Release note ban figures in 15 days: PAC
Last month the PAC had grilled RBI governor Urjit Patel on the issue of demonetisation.
New Delhi: The Public Accounts Committee (PAC) on Friday gave 15 days’ time to the finance ministry to come up with data on the total deposits in all banks across the country as on December 30, 2016, post demonetisation.
The parliamentary panel, which looks into the audit of all central government departments and ministries, rapped the ministry’s top bureaucrats for lack of information despite the demonetisation exercise having ended more than a month ago.
Sources told this newspaper that the panel was especially peeved with the reply of the ministry officials, who are said to have told it that the data is still being collated.

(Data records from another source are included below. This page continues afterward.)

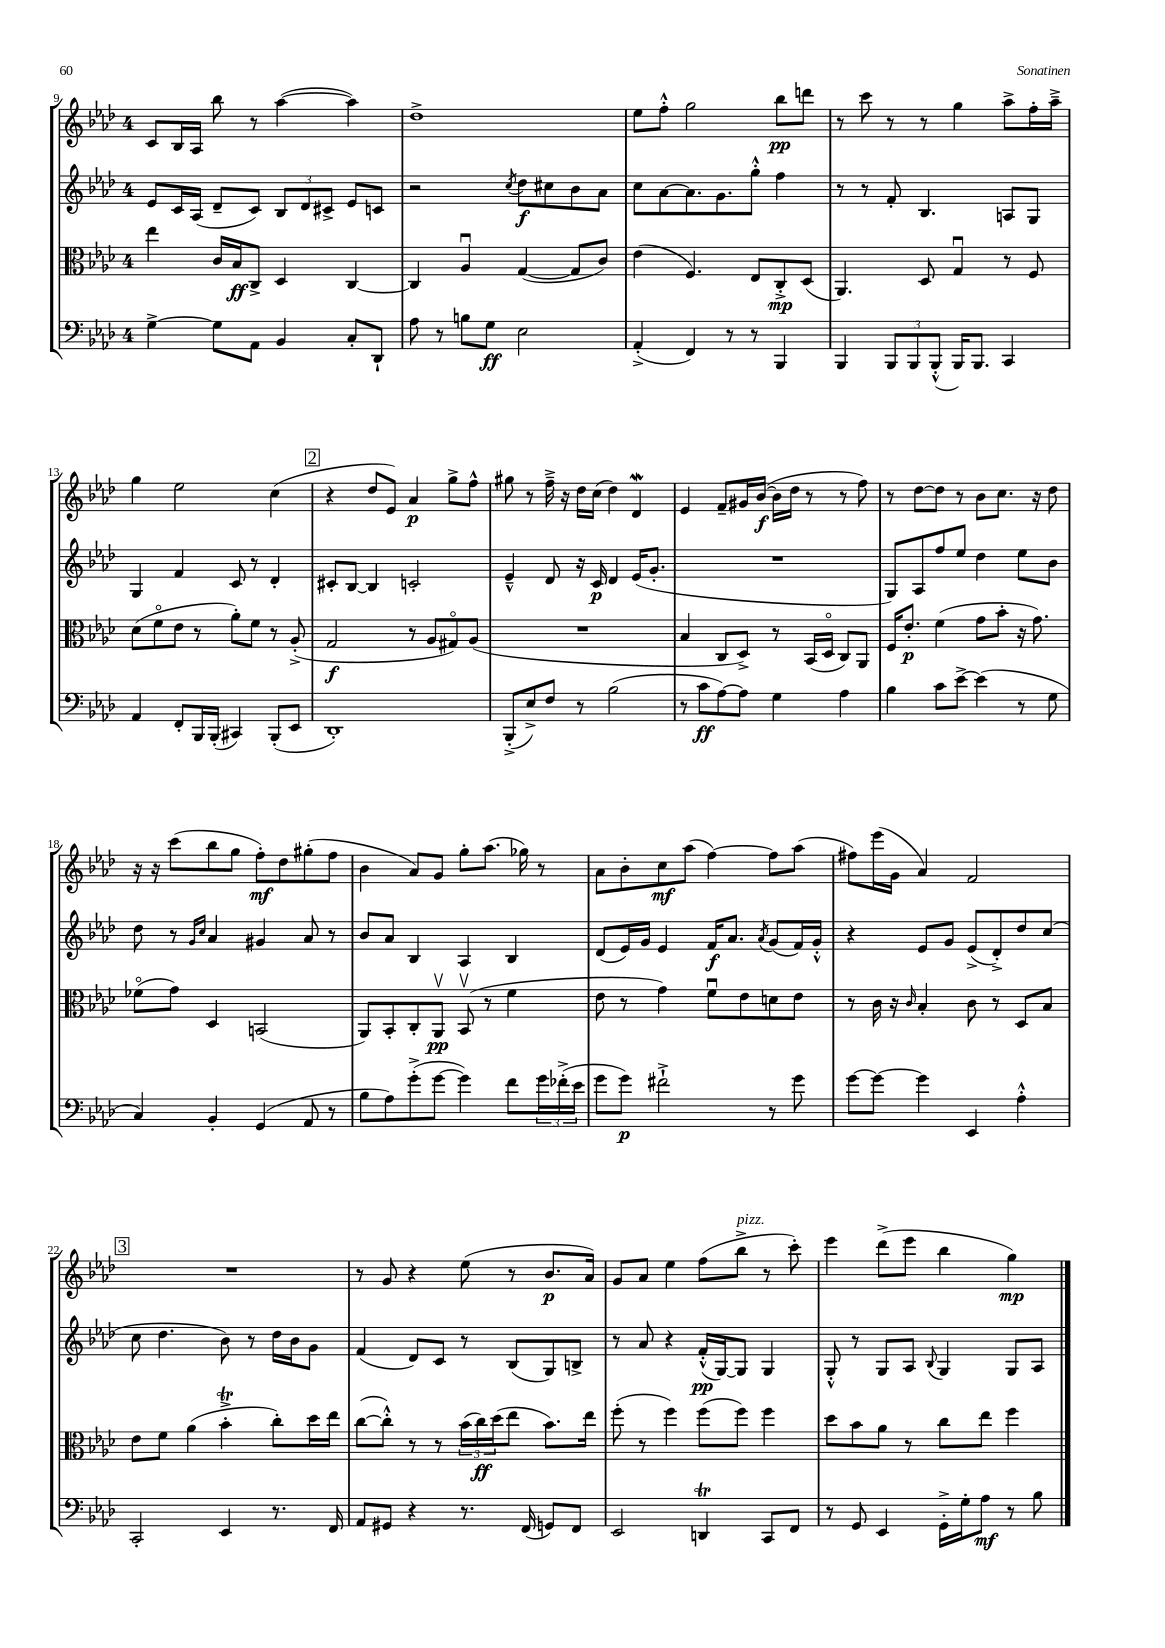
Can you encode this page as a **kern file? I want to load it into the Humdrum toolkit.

**kern	**kern	**kern	**kern
*staff4	*staff3	*staff2	*staff1
*clefF4	*clefC3	*clefG2	*clefG2
*k[b-e-a-d-]	*k[b-e-a-d-]	*k[b-e-a-d-]	*k[b-e-a-d-]
*M4/4	*M4/4	*M4/4	*M4/4
[4G^	4ee-	8e-	8c
.	.	16c	16B-
.	.	(16A-	16A-
8G]	16c	8d-~	8bb-
.	16B-	.	.
8AA-	8C^	8c)	8r
4BB-	4D-	12B-	([4aa-
.	.	12d-	.
.	.	12c#^	.
8C'	[4C	8e-	4aa-])
8DD-`	.	8c	.
=	=	=	=
8A-	4C]	2r	1dd-^
8r	.	.	.
8B	4A-u	.	.
8G	.	.	.
.	.	8qcc	.
2E-	([4G	8dd-	.
.	.	8cc#	.
.	8G]	8b-	.
.	8c)	8a-	.
=	=	=	=
(4AA-'^	(4e-	8cc	8ee-
.	.	[8a-	8ff'^^
4FF)	4.F)	8.a-]	2gg
.	.	8.g	.
8r	.	.	.
8r	8E-	8gg'^^	.
4BBB-	8C'^	4ff	8bb-
.	(8D-	.	8ddd
=	=	=	=
4BBB-	4.AA-)	8r	8r
.	.	8r	8ccc
12BBB-	.	8f'	8r
12BBB-	.	.	.
.	8D-	4.B-	8r
(12BBB-'^^	.	.	.
16BBB-)	4Gu	.	4gg
8.BBB-	.	.	.
4CC	8r	8A	8aa-^
.	8F	8G	16ff'
.	.	.	16aa-~^
=	=	=	=
4AA-	(8d-	4G	4gg
.	8fo	.	.
8FF'	8e-	4f	2ee-
16BBB-	8r	.	.
(16BBB-'	.	.	.
4CC#)	8a-')	8c	.
.	8f	8r	.
(8BBB-'	8r	4d-'	(4cc
8EE-	(8A-'^	.	.
=	=	=	=
1DD-')	2G	8c#'	4r
.	.	[8B-	.
.	.	4B-]	8dd-
.	.	.	8e-)
.	8r	2c'	4a-
.	8A-	.	.
.	8G#o)	.	8gg^
.	(8A-	.	8ff^^
=	=	=	=
(8BBB-'^	1r	4e-~^^	8gg#
8E-^)	.	.	8r
8F	.	8d-	16ff~^
.	.	.	16r
8r	.	16r	16dd-
.	.	16c	(16cc
(2B-	.	4d-	4dd-)
.	.	(16e-	4d-
.	.	8.g'	.
=	=	=	=
8r	4B-	1r	4e-
8c	.	.	.
[8A-)	8C	.	8f~
8A-]	8D-^)	.	16g#
.	.	.	([16b-
4G	8r	.	16b-]
.	.	.	16dd-
.	(16BB-	.	8r
.	16D-o	.	.
4A-	8C)	.	8r
.	8AA-	.	8ff)
=	=	=	=
4B-	16F	8G)	8r
.	8.e-'	.	.
.	.	8A-	[8dd-
8c	(4f	8ff	8dd-]
[8e-^	.	8ee-	8r
(4e-]	8g	4dd-	8b-
.	8b-'	.	8.cc
8r	16r	8ee-	.
.	8.g)	.	16r
8G	.	8b-	8dd-
=	=	=	=
4C)	(8f-o	8dd-	16r
.	.	.	16r
.	8g)	8r	(8ccc
.	.	16qqg	.
.	.	16qqcc	.
4BB-'	4D-	4a-	8bb-
.	.	.	8gg
(4GG	(2BB	4g#	8ff')
.	.	.	8dd-
8AA-	.	8a-	(8gg#'
8r	.	8r	8ff
=	=	=	=
8B-	8AA-)	8b-	4b-
8A-)	8BB-'	8a-	.
(8g'^	8C'	4B-	8a-)
[8g	8AA-v	.	8g
4g])	(8BB-v	4A-	8gg'
.	8r	.	(8.aa-
8f	4f	4B-	.
.	.	.	16gg-)
24g	.	.	8r
(24f-'^	.	.	.
24e-	.	.	.
=	=	=	=
8g	8e-	(8d-	8a-
8g)	8r	16e-)	8b-'
.	.	16g	.
2f#`^	4g)	4e-	8cc
.	.	.	(8aa-
.	8fu	16f	[4ff)
.	.	8.a-	.
.	8e-	.	.
.	.	8qa-	.
8r	8d	(8g	8ff]
8g	8e-	16f)	(8aa-
.	.	16g'^^	.
=	=	=	=
[8g	8r	4r	8ff#)
8g_	16c	.	(16eee-
.	16r	.	16g
.	16qqc	.	.
4g]	4B-'	8e-	4a-)
.	.	8g	.
4EE-	8c	(8e-^	2f
.	8r	8d-'^)	.
4A-'^^	8D-	8dd-	.
.	8B-	(8cc	.
=	=	=	=
2CC'	8e-	8cc	1r
.	8f	4.dd-	.
.	(4a-	.	.
4EE-	4b-'^	8b-)	.
.	.	8r	.
8.r	8cc')	16dd-	.
.	.	16b-	.
.	16dd-	8g	.
16FF	16ee-	.	.
=	=	=	=
8AA-	([8cc	(4f	8r
8GG#	8cc'^^])	.	8g
4r	8r	8d-)	4r
.	8r	8c	.
8.r	(24b-	8r	(8ee-
.	24cc)	.	.
.	(24dd-	.	.
.	8ee-	(8B-	8r
(16FF	.	.	.
8GG)	8.b-)	8G)	8.b-
8FF	.	8B^	.
.	16ee-	.	16a-)
=	=	=	=
2EE-	(8ff'	8r	8g
.	8r	8a-	8a-
.	4ff)	4r	4ee-
4DD	(8ff	(16f'^^	(8ff
.	.	[16G)	.
.	8ff)	8G]	8bb-^
8CC	4ff	4G	8r
8FF	.	.	8ccc')
=	=	=	=
8r	8dd-	8G'^^	4eee-
8GG	8b-	8r	.
4EE-	8a-	8G	(8ddd-^
.	8r	8A-	8eee-
.	.	8qqB-	.
16GG'^	8cc	4G	4bb-
16G'	.	.	.
8A-	8ee-	.	.
8r	4ff	8G	4gg)
8B-	.	8A-	.
==	==	==	==
*-	*-	*-	*-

Incensed with the ministry’s “casual” response, the committee members took finance ministry officials to task, saking why, in this age of technology, the government hasn’t been able to collect the data. They also blamed the ministry for not maintaining transparency, especially since the matter was of urgent public importance, sources said.
The finance ministry officials were also told that despite the demonetisation exercise having ended, cash availability was still not normal in the country, especially in rural areas. ATMs in rural areas and even in many urban centres are still cash-strapped, and in some places chequebooks are not available, thus causing a lot of inconvenience to the common man, the panel members are said to have told the officials.
In such a scenario, it was quite insensitive of the government to not have come out with the exact deposits in all banks as on December 30, 2016, the last day for depositing old notes in banks, the members told the ministry representatives.
Revenue secretary Hasmukh Adhia, economic affairs secretary Shaktikanta Das and financial affairs secretary Anjuly Chib Duggal were summoned by the PAC, which is headed by Congress Lok Sabha MP K.V. Thomas.
Last month the PAC had grilled RBI governor Urjit Patel on the issue of demonetisation. The RBI had, during that meeting, told the panel that it had not recovered any fake currency betw-een November 8 and December 30, 2016.